Escondido police Officer Chad Moore with his police dog, Aros.
(Charlie Neuman )

According to his veterinarian, Aros seems to be healing well and is expected to make a full recovery. But his police career remains in question.

“We don’t know yet whether he will be able to return to service because we don’t know how much damage was done to his snout. That’s his moneymaker — to be able to sniff stuff. It is just a waiting game at this point,” Petersen said.


Moore said the dog’s nose also has to be structurally strong enough to endure police work.

“They are resilient animals,” Moore said. “Look at Aros and what he went through. He still wants to go out. He still has his energy.”

A retired Escondido police officer has launched a GoFundMe campaign called “Help Aros Heal” to raise money to support the Escondido Police Department’s canine program. Damian Torres said donations would assist the department if it needs to replace Aros. The campaign had raised more than $11,000 by Tuesday.

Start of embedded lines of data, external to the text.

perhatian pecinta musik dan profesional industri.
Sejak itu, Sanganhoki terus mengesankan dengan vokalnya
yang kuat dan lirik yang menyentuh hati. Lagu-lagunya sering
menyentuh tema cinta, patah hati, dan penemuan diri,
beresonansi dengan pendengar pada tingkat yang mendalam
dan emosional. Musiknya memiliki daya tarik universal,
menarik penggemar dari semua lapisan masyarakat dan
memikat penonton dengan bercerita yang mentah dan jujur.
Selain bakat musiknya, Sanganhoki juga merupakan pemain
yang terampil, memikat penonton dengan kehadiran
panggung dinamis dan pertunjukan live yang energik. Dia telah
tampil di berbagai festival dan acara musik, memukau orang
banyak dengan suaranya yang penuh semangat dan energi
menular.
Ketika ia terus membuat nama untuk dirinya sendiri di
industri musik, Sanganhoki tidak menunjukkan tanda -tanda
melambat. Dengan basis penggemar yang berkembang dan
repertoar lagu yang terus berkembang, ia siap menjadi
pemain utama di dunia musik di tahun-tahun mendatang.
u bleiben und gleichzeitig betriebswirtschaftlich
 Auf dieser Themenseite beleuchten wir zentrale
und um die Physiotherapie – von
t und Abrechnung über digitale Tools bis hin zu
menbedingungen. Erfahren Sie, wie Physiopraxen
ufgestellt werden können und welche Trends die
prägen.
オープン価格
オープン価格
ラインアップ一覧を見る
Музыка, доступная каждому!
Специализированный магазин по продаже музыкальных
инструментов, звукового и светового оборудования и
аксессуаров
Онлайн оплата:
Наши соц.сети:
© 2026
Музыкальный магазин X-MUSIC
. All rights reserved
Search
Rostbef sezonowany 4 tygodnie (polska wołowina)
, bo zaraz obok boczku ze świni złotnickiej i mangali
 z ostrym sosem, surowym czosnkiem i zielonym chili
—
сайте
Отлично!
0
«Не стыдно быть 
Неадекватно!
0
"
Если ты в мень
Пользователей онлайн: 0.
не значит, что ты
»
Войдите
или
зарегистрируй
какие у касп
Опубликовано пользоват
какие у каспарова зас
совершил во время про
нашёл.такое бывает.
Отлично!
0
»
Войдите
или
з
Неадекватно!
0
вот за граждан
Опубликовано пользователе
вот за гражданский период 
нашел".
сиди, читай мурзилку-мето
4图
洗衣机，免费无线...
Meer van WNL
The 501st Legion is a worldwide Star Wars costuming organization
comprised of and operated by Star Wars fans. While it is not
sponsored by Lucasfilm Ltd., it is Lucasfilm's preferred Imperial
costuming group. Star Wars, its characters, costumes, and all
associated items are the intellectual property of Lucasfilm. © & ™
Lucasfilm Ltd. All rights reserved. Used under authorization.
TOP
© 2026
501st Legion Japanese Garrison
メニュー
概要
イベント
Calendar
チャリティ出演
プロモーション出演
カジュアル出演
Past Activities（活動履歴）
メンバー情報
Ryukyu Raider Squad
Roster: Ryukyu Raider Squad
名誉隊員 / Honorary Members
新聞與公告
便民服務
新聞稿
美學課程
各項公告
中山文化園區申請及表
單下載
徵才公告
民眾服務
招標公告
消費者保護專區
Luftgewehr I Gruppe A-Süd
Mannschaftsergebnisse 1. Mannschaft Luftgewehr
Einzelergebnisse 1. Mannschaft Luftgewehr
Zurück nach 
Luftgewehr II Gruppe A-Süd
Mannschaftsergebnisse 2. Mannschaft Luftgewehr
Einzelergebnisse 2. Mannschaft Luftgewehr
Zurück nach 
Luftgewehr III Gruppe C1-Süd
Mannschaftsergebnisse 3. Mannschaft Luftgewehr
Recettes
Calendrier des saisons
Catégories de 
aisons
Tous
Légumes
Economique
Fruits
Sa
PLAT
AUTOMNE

“I have an affinity for working-class dogs and as a citizen of Escondido felt compelled to help,” Torres wrote about the campaign in an email response to questions from the Union-Tribune. “I feel this gives those who donated a chance to act as stakeholders when they see a Police Service Dog, and knowing their contribution helped to add an additional dog and handler to protect their community.”

He said all donations will be given to the city of Escondido’s police K-9 coordinator.

Aros has worked as a police dog for about 3 1/2 years, and he’s one of six police dogs on the Escondido force. Each dog costs about $12,000, Petersen said.

This isn’t the first time the Escondido department has had a police dog injured in the line of duty. In 2001, a police dog named Zak was shot during a running gun battle between police and a burglary suspect, who was shot and killed by officers. Zak recovered and was able to return to work on the force.

“[Aros] could come back to work, and that’s our goal,” Petersen said. “He still has some years of service ahead of him.”